### Data

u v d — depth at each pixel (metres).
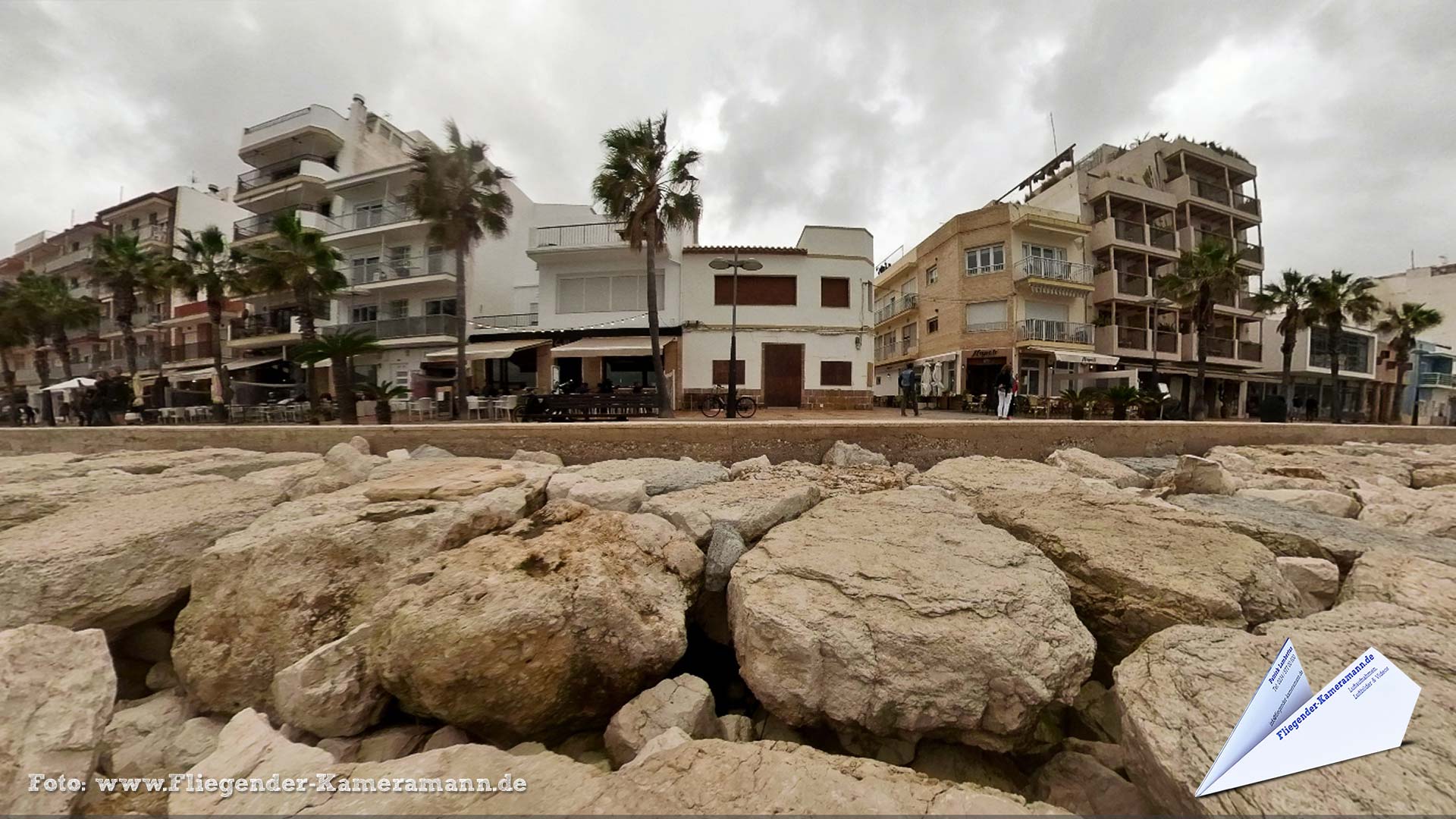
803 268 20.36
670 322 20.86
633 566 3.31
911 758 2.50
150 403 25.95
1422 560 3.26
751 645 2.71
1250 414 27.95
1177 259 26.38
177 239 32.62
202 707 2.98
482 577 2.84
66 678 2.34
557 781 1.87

######

:: What needs to be done ::
Your reply should be an exact copy of every line from the line with "633 566 3.31" through the final line of the data, and nothing more.

:: Solution to this exercise ::
633 566 3.31
911 758 2.50
150 403 25.95
1422 560 3.26
751 645 2.71
1250 414 27.95
1177 259 26.38
177 239 32.62
202 707 2.98
482 577 2.84
66 678 2.34
557 781 1.87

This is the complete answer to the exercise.